I am having trouble with a complicated regex. I have tried this every way I can think of, and I can always only get "almost" there --
I have a block of 5 messages:
---Agent 1: Wednesday 08/16/2017 | 11:43 AM ---
Message 1
--- Agent 1: Friday 06/09/2017 | 9:02 AM ---
Message 2
--- Agent 1: Friday 04/14/2017 | 10:35 AM ---
Message 3
--- Agent 1: Monday 02/13/2017 | 12:07 AM ---
This
is
message
3
--- Agent 1: Monday 12/19/2016 | 1:31 PM ---
Message 4
--- Agent 1: Monday 10/24/2016 | 10:48 AM ---
Message 5
One problem is that some of them have a space before the first ---
. Another is multi-line messages.
What I am trying to do is peel out all the individual messages. Basically everything between the first occurrence of ---
and every other occurrence thereafter. I would like my result to look like:
---Agent 1: Wednesday 08/16/2017 | 11:43 AM ---
Message 1
I have tried variations of ---.*? (---)
(matching every other ---
) But then I have no way of parsing out the message itself. I have also tried to manually do this:
(?<=\: )(.*?)(?= \|)|(\---)(\r\n|\r|\n)(\r\n|\r|\n)(.*?)(\r\n|\r|\n)(\r\n|\r|\n)(\---)

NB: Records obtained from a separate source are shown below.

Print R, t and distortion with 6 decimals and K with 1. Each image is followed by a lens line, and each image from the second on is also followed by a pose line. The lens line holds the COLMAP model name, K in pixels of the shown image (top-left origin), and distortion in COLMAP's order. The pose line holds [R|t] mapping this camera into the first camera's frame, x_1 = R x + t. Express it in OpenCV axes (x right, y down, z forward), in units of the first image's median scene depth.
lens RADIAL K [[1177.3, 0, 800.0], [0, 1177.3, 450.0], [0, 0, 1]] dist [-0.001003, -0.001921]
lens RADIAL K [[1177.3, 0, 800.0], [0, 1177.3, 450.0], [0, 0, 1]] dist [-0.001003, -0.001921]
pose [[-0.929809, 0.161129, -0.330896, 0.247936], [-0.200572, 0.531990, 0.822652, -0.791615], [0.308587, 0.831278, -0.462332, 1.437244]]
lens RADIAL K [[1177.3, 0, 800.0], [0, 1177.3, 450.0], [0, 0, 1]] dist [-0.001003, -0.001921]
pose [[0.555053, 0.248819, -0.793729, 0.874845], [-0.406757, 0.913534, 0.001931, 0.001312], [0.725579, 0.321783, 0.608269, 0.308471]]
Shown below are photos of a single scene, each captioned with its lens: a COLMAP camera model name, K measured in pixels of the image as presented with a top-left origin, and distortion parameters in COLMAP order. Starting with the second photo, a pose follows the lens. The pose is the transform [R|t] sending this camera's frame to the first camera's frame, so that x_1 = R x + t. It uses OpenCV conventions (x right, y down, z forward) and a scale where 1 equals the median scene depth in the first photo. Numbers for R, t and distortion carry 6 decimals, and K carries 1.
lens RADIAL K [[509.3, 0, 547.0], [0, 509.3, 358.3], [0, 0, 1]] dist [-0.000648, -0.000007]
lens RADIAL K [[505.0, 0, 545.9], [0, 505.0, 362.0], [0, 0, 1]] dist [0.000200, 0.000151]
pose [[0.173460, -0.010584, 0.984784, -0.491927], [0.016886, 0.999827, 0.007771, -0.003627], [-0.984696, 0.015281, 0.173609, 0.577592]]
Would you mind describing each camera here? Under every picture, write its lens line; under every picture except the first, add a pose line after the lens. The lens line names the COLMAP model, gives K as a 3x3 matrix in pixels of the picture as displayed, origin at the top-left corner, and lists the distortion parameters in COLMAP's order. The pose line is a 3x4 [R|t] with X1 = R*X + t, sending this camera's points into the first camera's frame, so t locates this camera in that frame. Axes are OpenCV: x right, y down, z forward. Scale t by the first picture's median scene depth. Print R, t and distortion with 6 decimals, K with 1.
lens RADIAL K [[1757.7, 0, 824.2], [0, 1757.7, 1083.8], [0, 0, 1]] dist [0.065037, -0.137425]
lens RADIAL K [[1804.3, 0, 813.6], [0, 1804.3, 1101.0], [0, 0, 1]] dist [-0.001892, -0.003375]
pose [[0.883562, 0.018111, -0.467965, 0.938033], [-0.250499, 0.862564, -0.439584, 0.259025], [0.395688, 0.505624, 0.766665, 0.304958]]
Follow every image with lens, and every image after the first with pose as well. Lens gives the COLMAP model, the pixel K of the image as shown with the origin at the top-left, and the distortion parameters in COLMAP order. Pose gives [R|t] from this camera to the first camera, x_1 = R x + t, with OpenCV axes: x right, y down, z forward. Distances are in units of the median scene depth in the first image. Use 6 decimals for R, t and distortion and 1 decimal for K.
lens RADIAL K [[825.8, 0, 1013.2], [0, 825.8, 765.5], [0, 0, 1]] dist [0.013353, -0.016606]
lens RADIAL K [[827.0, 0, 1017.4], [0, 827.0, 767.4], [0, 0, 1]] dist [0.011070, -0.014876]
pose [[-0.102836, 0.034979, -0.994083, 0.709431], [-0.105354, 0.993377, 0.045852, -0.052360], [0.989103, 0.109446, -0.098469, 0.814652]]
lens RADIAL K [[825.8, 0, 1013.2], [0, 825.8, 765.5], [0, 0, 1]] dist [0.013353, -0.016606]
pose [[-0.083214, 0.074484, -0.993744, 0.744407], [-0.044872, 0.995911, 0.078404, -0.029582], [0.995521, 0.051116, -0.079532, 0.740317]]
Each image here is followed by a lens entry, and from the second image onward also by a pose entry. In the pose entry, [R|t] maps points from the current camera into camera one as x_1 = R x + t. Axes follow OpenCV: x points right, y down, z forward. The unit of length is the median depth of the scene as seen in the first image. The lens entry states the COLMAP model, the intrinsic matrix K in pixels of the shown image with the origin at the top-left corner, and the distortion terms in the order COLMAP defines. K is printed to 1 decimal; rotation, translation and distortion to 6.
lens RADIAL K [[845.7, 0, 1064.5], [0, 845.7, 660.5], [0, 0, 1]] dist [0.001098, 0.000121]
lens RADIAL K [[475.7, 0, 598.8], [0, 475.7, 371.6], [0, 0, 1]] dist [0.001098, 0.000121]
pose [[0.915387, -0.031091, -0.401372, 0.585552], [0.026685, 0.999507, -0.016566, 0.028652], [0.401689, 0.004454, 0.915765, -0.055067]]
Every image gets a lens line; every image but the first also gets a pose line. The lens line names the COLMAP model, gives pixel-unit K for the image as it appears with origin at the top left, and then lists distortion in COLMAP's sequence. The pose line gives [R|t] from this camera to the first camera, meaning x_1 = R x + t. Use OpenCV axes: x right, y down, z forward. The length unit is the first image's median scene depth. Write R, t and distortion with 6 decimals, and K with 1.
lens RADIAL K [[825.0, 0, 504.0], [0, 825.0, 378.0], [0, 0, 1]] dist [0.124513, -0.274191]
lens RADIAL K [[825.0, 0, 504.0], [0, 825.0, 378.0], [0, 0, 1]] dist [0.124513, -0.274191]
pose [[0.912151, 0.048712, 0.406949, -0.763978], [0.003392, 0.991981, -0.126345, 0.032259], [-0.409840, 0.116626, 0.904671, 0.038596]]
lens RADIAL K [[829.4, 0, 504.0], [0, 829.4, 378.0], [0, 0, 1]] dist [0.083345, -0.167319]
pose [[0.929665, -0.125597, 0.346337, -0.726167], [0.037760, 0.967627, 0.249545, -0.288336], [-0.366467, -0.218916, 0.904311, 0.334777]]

Which works until you have a multi-line message. (message 3)
I have also tried multiple steps -- trimming
the first or last ---
using str_replace
but this is foiled by the ones that have a preceding space!
It's always the second ---
after the time, the multi-line message, or the preceding space before ---
that trips me up. Does anyone have a more elegant solution than the monstrosity I am creating?
/---.*---\s*\R.*(?=---|$)/gsU
---.*---\s*\R
- selects the 1st line with message description. Than .*(?=---|$)
gets the rest of a message up to start of the next one (---) or the end of the string.